Personal information
- Full name: Michael Francis Ruiz
- Date of birth: 7 December 2000 (age 25)
- Place of birth: Gibraltar
- Height: 1.77 m (5 ft 10 in)
- Positions: Forward; winger;

Team information
- Current team: Lynx
- Number: 7

Youth career
- 0000–2019: Lincoln Red Imps

Senior career*
- Years: Team / Apps / (Gls)
- 2015–2016: Red Imps / 10 / (2)
- 2017–2019: Lincoln Red Imps / 2 / (1)
- 2019–2020: Glacis United / 9 / (2)
- 2020–: Lynx / 122 / (8)

International career^{‡}
- Gibraltar U16
- 2017: Gibraltar U17 / 1 / (0)
- 2019–2022: Gibraltar U21 / 10 / (0)
- 2024–: Gibraltar / 1 / (0)

= Michael Ruiz =

Gibraltarian footballer

Michael Francis Ruiz (born 7 December 2000) is a Gibraltarian footballer who plays as a forward for Lynx and the Gibraltar national team.

==Club career==
Ruiz came through the ranks at Lincoln Red Imps, first appearing on the bench as an unused substitute in their 3–0 2017 Rock Cup win against Manchester 62. The following season he scored on his debut, in a 6–0 Gibraltar Premier Division win over Mons Calpe.
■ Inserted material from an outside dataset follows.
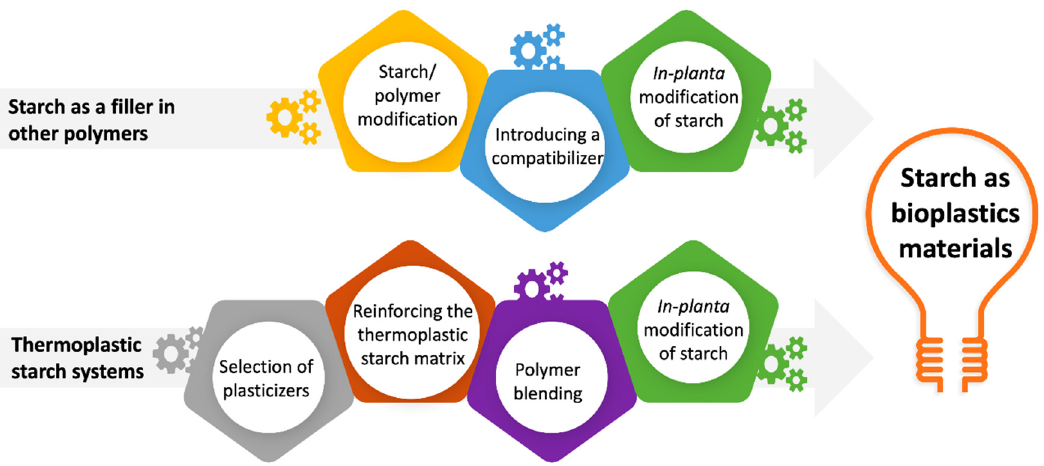
Figure 2. Use of starch in bioplastics applications and strategies to improve the properties of starch- based bioplastics materials.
In 2019 he joined Glacis United, making his debut on the opening day of the season against Mons Calpe, but moved again in January 2020 to join Lynx before the 2019–20 Gibraltar National League season was abandoned due to the COVID-19 pandemic.

==International career==
Ruiz first appeared as an unused substitute for Gibraltar in a 4–0 defeat to the Republic of Ireland on 16 October 2023. He made his debut on 21 March 2024, appearing as a substitute in a 1–0 defeat to Lithuania.